___ RECORDED INFORMATION
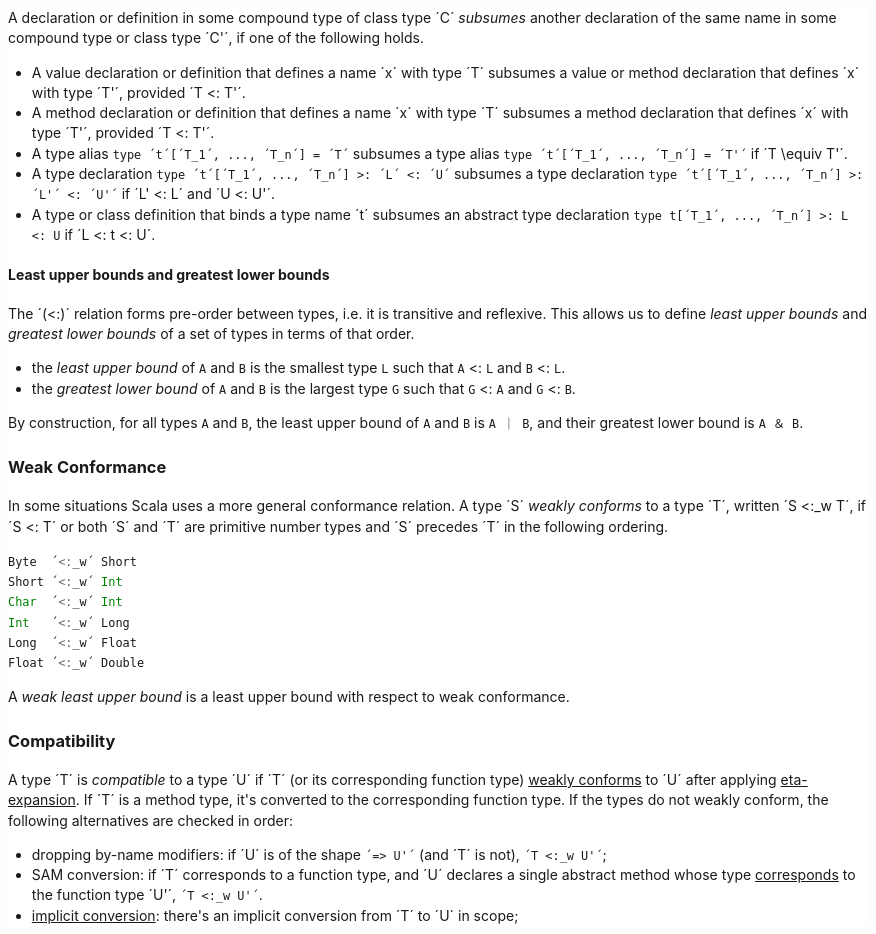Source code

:  [^argisnotwildcard]: In these cases, if `T_i` and/or `U_i` are wildcard type arguments, the [simplification rules](#simplification-rules) for parameterized types allow to reduce them to real types.

A declaration or definition in some compound type of class type ´C´ _subsumes_ another declaration of the same name in some compound type or class type ´C'´, if one of the following holds.

- A value declaration or definition that defines a name ´x´ with type ´T´ subsumes a value or method declaration that defines ´x´ with type ´T'´, provided ´T <: T'´.
- A method declaration or definition that defines a name ´x´ with type ´T´ subsumes a method declaration that defines ´x´ with type ´T'´, provided ´T <: T'´.
- A type alias `type ´t´[´T_1´, ..., ´T_n´] = ´T´` subsumes a type alias `type ´t´[´T_1´, ..., ´T_n´] = ´T'´` if ´T \equiv T'´.
- A type declaration `type ´t´[´T_1´, ..., ´T_n´] >: ´L´ <: ´U´` subsumes a type declaration `type ´t´[´T_1´, ..., ´T_n´] >: ´L'´ <: ´U'´` if ´L' <: L´ and ´U <: U'´.
- A type or class definition that binds a type name ´t´ subsumes an abstract type declaration `type t[´T_1´, ..., ´T_n´] >: L <: U` if ´L <: t <: U´.

#### Least upper bounds and greatest lower bounds

The ´(<:)´ relation forms pre-order between types, i.e. it is transitive and reflexive.
This allows us to define _least upper bounds_ and _greatest lower bounds_ of a set of types in terms of that order.

- the _least upper bound_ of `A` and `B` is the smallest type `L` such that `A` <: `L` and `B` <: `L`.
- the _greatest lower bound_ of `A` and `B` is the largest type `G` such that `G` <: `A` and `G` <: `B`.

By construction, for all types `A` and `B`, the least upper bound of `A` and `B` is `A ｜ B`, and their greatest lower bound is `A ＆ B`.

### Weak Conformance

In some situations Scala uses a more general conformance relation.
A type ´S´ _weakly conforms_ to a type ´T´, written ´S <:_w T´, if ´S <: T´ or both ´S´ and ´T´ are primitive number types and ´S´ precedes ´T´ in the following ordering.

```scala
Byte  ´<:_w´ Short
Short ´<:_w´ Int
Char  ´<:_w´ Int
Int   ´<:_w´ Long
Long  ´<:_w´ Float
Float ´<:_w´ Double
```

A _weak least upper bound_ is a least upper bound with respect to weak conformance.

### Compatibility
A type ´T´ is _compatible_ to a type ´U´ if ´T´ (or its corresponding function type) [weakly conforms](#weak-conformance) to ´U´ after applying [eta-expansion](06-expressions.html#eta-expansion).
If ´T´ is a method type, it's converted to the corresponding function type.
If the types do not weakly conform, the following alternatives are checked in order:
- dropping by-name modifiers: if ´U´ is of the shape `´=> U'´` (and ´T´ is not), `´T <:_w U'´`;
- SAM conversion: if ´T´ corresponds to a function type, and ´U´ declares a single abstract method whose type [corresponds](06-expressions.html#sam-conversion) to the function type ´U'´, `´T <:_w U'´`.
- [implicit conversion](07-implicits.html#views): there's an implicit conversion from ´T´ to ´U´ in scope;


[^1]: We assume that objects and packages also implicitly
[^2]: A reference to a structurally defined member (method call or access to a value or variable) may generate binary code that is significantly slower than an equivalent code to a non-structural member.
[^congruence]: A congruence is an equivalence relation which is closed under formation of contexts.
[^implicit]: A method type is implicit if the parameter section that defines it starts with the `implicit` keyword.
______
HOW TO COMPLETE THIS TASK:
Pictures within the entries must not be reproduced; everything else is to be restated verbatim.

SOLUTION:
Source code

:  [^argisnotwildcard]: In these cases, if `T_i` and/or `U_i` are wildcard type arguments, the [simplification rules](#simplification-rules) for parameterized types allow to reduce them to real types.

A declaration or definition in some compound type of class type ´C´ _subsumes_ another declaration of the same name in some compound type or class type ´C'´, if one of the following holds.

- A value declaration or definition that defines a name ´x´ with type ´T´ subsumes a value or method declaration that defines ´x´ with type ´T'´, provided ´T <: T'´.
- A method declaration or definition that defines a name ´x´ with type ´T´ subsumes a method declaration that defines ´x´ with type ´T'´, provided ´T <: T'´.
- A type alias `type ´t´[´T_1´, ..., ´T_n´] = ´T´` subsumes a type alias `type ´t´[´T_1´, ..., ´T_n´] = ´T'´` if ´T \equiv T'´.
- A type declaration `type ´t´[´T_1´, ..., ´T_n´] >: ´L´ <: ´U´` subsumes a type declaration `type ´t´[´T_1´, ..., ´T_n´] >: ´L'´ <: ´U'´` if ´L' <: L´ and ´U <: U'´.
- A type or class definition that binds a type name ´t´ subsumes an abstract type declaration `type t[´T_1´, ..., ´T_n´] >: L <: U` if ´L <: t <: U´.

#### Least upper bounds and greatest lower bounds

The ´(<:)´ relation forms pre-order between types, i.e. it is transitive and reflexive.
This allows us to define _least upper bounds_ and _greatest lower bounds_ of a set of types in terms of that order.

- the _least upper bound_ of `A` and `B` is the smallest type `L` such that `A` <: `L` and `B` <: `L`.
- the _greatest lower bound_ of `A` and `B` is the largest type `G` such that `G` <: `A` and `G` <: `B`.

By construction, for all types `A` and `B`, the least upper bound of `A` and `B` is `A ｜ B`, and their greatest lower bound is `A ＆ B`.

### Weak Conformance

In some situations Scala uses a more general conformance relation.
A type ´S´ _weakly conforms_ to a type ´T´, written ´S <:_w T´, if ´S <: T´ or both ´S´ and ´T´ are primitive number types and ´S´ precedes ´T´ in the following ordering.

```scala
Byte  ´<:_w´ Short
Short ´<:_w´ Int
Char  ´<:_w´ Int
Int   ´<:_w´ Long
Long  ´<:_w´ Float
Float ´<:_w´ Double
```

A _weak least upper bound_ is a least upper bound with respect to weak conformance.

### Compatibility
A type ´T´ is _compatible_ to a type ´U´ if ´T´ (or its corresponding function type) [weakly conforms](#weak-conformance) to ´U´ after applying [eta-expansion](06-expressions.html#eta-expansion).
If ´T´ is a method type, it's converted to the corresponding function type.
If the types do not weakly conform, the following alternatives are checked in order:
- dropping by-name modifiers: if ´U´ is of the shape `´=> U'´` (and ´T´ is not), `´T <:_w U'´`;
- SAM conversion: if ´T´ corresponds to a function type, and ´U´ declares a single abstract method whose type [corresponds](06-expressions.html#sam-conversion) to the function type ´U'´, `´T <:_w U'´`.
- [implicit conversion](07-implicits.html#views): there's an implicit conversion from ´T´ to ´U´ in scope;


[^1]: We assume that objects and packages also implicitly
[^2]: A reference to a structurally defined member (method call or access to a value or variable) may generate binary code that is significantly slower than an equivalent code to a non-structural member.
[^congruence]: A congruence is an equivalence relation which is closed under formation of contexts.
[^implicit]: A method type is implicit if the parameter section that defines it starts with the `implicit` keyword.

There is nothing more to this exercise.